-------- Document extract
Starting point is 00:16:30 You ready for this? Yes. Okay. So a friend of one of theirs had just been invited as a plus one, Andrew, you're going to want to pay attention as a plus one to a wedding. So she had no emotional investment in the wedding. She just went with her boyfriend.
Starting point is 00:16:43 They're at the wedding. They're at the reception, lovely wedding. Afterwards, she noticed there are these yellow stickers on some of the names name the place like name places what are they called place names what's the word I'm looking for name tags or things yeah oh no yeah see place cars yeah okay we are all not very bright well yeah it's tricky and we're tired and you have your period so listen we I'm losing a womb
Starting point is 00:17:06 lining so she's like I guess there for the vegans or something um but she thought it looked a bit messy not how she would have done it but that was fine so she was a bit judgmental this friend and I love that for her so she was like at the wedding and And it wasn't for the vegans. Midway through the groom's speech, he invites everyone with a yellow sticker on their name placard to stand. And four men do. And he's like, great.
Starting point is 00:17:39 The four of you fucked my wife while we were engaged. Not only, wait for it. Stop. Stop. Not only was his wife finding out that he was. He knew she cheated. Wait, wait, but they'd already had the ceremony. He did it to fuck with.
----------------
-------- Source data
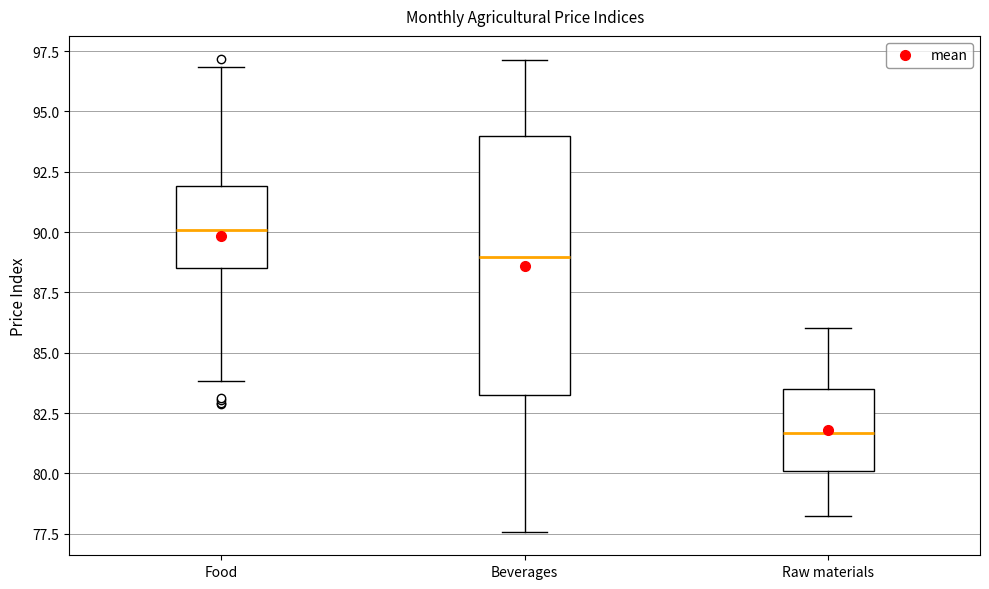

Reading left to right, transcribe this box plot: for each box, give where its median line is, the range the box spans, and where its two whiskers end, as read against the y-axis. The values are not printed on the chart, so give them approximately, as read against the axis.

Food: median 90.0, box 88.5 to 92.0, whiskers 84.0 to 97.0
Beverages: median 89.0, box 83.0 to 94.0, whiskers 77.5 to 97.0
Raw materials: median 81.5, box 80.0 to 83.5, whiskers 78.0 to 86.0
----------------
## [Work to complete]
1) Repeat the wedding story transcript word for word, from "Starting point is 00:17:39" up to and including "to fuck with.".
2) In the wedding story transcript, how many men stood up when the groom called on guests with a yellow sticker on their name placard?

## [Solved tasks]
1)
Starting point is 00:17:39 The four of you fucked my wife while we were engaged. Not only, wait for it. Stop. Stop. Not only was his wife finding out that he was. He knew she cheated. Wait, wait, but they'd already had the ceremony. He did it to fuck with.

2) Four men stood up.